Antibiotics are lifesaving drugs, but overuse is leading to one of the world’s most pressing health threats: antibiotic resistance.

Researchers at the University of Rochester Medical Center are developing a tool to help physicians prescribe antibiotics to patients who really need them, and avoid giving them to individuals who do not, Medical Xpress reported.

Antibiotics help us fight bacterial infections, but are not effective and should not be used to treat viruses.

Scientists from the university’s National Institute of Health-funded Respiratory Pathogens Research Center identified 11 genetic markers in blood that accurately distinguished between viral and bacterial infections.

The finding, published today in the journal Scientific Reports, is important because physicians do not have a good way to confirm bacterial infections like pneumonia and more-often-than-not default to an antibiotic.

“It’s extremely difficult to interpret what’s causing a respiratory tract infection, especially in very ill patients who come to the hospital with a high fever, cough, shortness of breath and other concerning symptoms,” said Ann R. Falsey, M.D., lead study author, professor and interim chief of the Infectious Diseases Division at UR Medicine’s Strong Memorial Hospital.

“My goal is to develop a tool that physicians can use to rule out a bacterial infection with enough certainty that they are comfortable, and their patients are comfortable, foregoing an antibiotic.”

Falsey’s project caught the attention of the federal government; she is one of 10 semifinalists in the Antimicrobial Resistance Diagnostic Challenge, a competition sponsored by NIH and the Biomedical Advanced Research and Development Authority to help combat the development and spread of drug resistant bacteria.

Selected from among 74 submissions, Falsey received $50,000 to continue her research and develop a prototype diagnostic test, such as a blood test, using the genetic markers her team identified.

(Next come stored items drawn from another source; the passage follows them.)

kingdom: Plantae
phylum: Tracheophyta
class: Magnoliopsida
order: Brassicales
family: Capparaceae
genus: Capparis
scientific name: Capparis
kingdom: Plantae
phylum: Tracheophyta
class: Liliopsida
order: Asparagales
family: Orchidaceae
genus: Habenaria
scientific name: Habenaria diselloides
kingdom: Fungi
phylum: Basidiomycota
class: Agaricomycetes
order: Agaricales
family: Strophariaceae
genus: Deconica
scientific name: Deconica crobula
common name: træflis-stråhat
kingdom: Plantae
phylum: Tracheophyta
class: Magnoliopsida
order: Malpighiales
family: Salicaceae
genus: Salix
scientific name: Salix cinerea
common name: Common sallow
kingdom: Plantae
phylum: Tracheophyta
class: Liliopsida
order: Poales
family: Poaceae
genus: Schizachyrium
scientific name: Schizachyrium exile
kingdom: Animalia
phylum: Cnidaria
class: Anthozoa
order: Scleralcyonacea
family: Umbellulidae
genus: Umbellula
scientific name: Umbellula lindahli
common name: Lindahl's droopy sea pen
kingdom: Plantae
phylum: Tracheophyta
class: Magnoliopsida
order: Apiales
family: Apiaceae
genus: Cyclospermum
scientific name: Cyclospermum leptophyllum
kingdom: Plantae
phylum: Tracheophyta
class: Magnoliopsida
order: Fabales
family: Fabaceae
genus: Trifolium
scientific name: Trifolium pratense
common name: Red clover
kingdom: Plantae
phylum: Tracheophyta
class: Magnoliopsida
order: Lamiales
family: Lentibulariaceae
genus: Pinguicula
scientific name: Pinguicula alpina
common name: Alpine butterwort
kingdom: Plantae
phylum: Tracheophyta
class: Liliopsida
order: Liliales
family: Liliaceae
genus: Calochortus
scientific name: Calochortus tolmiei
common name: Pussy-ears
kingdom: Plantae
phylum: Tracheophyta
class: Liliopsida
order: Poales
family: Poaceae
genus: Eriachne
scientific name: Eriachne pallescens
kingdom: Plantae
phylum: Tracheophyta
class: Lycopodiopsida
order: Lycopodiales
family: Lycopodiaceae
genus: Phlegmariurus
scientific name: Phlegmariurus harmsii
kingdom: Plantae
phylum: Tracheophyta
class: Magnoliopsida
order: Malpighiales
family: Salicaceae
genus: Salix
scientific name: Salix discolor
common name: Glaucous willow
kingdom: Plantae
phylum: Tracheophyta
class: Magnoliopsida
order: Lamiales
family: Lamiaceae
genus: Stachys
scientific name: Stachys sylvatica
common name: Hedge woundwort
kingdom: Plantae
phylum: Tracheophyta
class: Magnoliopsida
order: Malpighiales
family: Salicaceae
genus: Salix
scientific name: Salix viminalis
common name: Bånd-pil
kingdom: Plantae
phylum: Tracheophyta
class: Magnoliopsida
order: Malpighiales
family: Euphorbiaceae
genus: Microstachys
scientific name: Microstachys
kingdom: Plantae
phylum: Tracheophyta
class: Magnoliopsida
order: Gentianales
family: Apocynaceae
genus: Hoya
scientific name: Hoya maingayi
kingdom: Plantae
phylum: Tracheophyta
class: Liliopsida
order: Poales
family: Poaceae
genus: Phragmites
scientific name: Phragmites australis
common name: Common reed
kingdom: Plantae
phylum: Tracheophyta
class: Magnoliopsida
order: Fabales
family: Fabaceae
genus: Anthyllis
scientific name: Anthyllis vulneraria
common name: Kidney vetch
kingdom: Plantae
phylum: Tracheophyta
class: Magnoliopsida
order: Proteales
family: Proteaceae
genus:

A group of 94 adults hospitalized with lower respiratory tract infections were recruited to participate in Falsey’s study. The team gathered clinical data, took blood from each patient, and conducted a battery of microbiologic tests to determine which individuals had a bacterial infection (41 patients) and which had a non-bacterial or viral infection (53 patients).

Thomas J. Mariani, Ph.D., professor of Pediatrics and Biomedical Genetics at URMC, used complex genetic and statistical analysis to pinpoint markers in the blood that correctly classified the patients with bacterial infections 80 to 90% of the time.